I tried to do the transpose using code based from powershell script downloaded from https://gallery.technet.microsoft.com/scriptcenter/Powershell-Script-to-7c8368be
Basically my powershell code is as below:
$b = #()
foreach ($Time in $a.Time | Select -Unique) {
$Props = [ordered]#{ Time = $time }
foreach ($Id in $a.Id | Select -Unique){
$IOT = ($a.where({ $_.Id -eq $Id -and $_.time -eq $time })).IOT
$Props += #{ $Id = $IOT }
}
$b += New-Object -TypeName PSObject -Property $Props
}
$b | FT -AutoSize
$b | Out-GridView
Above code could give me the result as I expected which are all "Id" values will become column headers while all "Time" values will become unique row and "IOT" values as the intersection from "Id" x "Time" as below:
"Time","23","24","25","26","27","28","29","30","31","32","33","34","35","36","37","38","39","40","41","42","43","44","45","46","47","48","49","2013","2378","2380","2758","3127","3128"
"00:03:56","26","0","0","1","0","0","0","1953","22","39","8","5","269","5","0","0","0","1251","103","0","0","0","0","38","14","0","0","0","0","32","0","0","0"
"00:09:16","22","0","0","2","0","0","21","48","0","4","4","7","382","12","0","0","0","1882","42","0","3","0","0","24","22","0","0","0","0","19","0","0","0"
While it only involves a few hundreds rows, the result comes out quickly as expected, but the problem now when processing the whole csv file with 10000 rows, the script above 'keep executing' and doesn't seem able to finish for long time (hours) and couldn't spit out any results.
So probably if some powershell experts from stackoverflow could help to asses the code above and probably could help to modify to speed up the results?

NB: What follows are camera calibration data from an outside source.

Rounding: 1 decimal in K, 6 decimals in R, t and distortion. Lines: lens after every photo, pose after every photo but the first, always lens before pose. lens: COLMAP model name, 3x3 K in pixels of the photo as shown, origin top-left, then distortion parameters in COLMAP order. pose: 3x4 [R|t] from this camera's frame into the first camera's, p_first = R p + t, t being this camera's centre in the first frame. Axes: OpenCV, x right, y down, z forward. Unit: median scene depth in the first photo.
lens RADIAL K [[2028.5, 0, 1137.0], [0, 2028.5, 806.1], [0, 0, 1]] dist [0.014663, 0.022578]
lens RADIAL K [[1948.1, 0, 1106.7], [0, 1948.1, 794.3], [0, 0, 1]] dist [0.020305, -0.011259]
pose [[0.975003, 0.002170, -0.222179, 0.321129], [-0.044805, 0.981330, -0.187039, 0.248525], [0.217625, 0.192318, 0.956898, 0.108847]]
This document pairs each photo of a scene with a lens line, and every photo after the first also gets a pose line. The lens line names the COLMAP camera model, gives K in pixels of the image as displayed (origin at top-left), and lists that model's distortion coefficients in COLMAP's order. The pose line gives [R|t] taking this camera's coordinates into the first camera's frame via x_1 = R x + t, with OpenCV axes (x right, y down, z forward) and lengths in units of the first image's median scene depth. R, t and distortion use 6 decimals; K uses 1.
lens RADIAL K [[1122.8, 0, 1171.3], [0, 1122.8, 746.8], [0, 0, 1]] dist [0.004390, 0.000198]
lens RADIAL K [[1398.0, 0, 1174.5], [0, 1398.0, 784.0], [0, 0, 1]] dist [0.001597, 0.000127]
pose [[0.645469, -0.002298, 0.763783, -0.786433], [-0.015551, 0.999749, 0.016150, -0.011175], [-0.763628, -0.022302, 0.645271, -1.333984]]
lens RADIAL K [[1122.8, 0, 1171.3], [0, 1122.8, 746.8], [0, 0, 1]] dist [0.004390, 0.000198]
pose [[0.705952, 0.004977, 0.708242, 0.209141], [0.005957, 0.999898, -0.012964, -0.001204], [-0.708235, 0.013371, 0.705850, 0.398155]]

Many thanks for the advise
10000 records is a lot but I don't think it is enough to advise streamreader* and manually parsing the CSV. The biggest thing going against you though is the following line:
$b += New-Object -TypeName PSObject -Property $Props
What PowerShell is doing here is making a new array and appending that element to it. This is a very memory intensive operation that you are repeating 1000's of times. Better thing to do in this case is use the pipeline to your advantage.
$data = Import-Csv -Path "D:\temp\data.csv"
$headers = $data.ID | Sort-Object {[int]$_} -Unique
$data | Group-Object Time | ForEach-Object{
$props = [ordered]#{Time = $_.Name}
foreach($header in $headers){
$props."$header" = ($_.Group | Where-Object{$_.ID -eq $header}).IOT
}
[pscustomobject]$props
} | export-csv d:\temp\testing.csv -NoTypeInformation
$data will be your entire file in memory as an object. Need to get all the $headers that will be the column headers.
Group the data by each Time. Then inside each time object we get the value for every ID. If the ID does not exist during that time then the entry will show as null.
This is not the best way but should be faster than yours. I ran 10000 records in under a minute (51 second average over 3 passes). Will benchmark to show you if I can.
I just ran your code once with my own data and it took 13 minutes. I think it is safe to say that mine performs faster.
Dummy data was made with this logic FYI
1..100 | %{
$time = get-date -Format "hh:mm:ss"
sleep -Seconds 1
1..100 | % {
[pscustomobject][ordered]#{
time = $time
id = $_
iot = Get-Random -Minimum 0 -Maximum 7
}
}
} | Export-Csv d:\temp\data.csv -notypeinformation
* Not a stellar example for your case of streamreader. Just pointing it out to show that it is the better way to read large files. Just need to parse string line by line.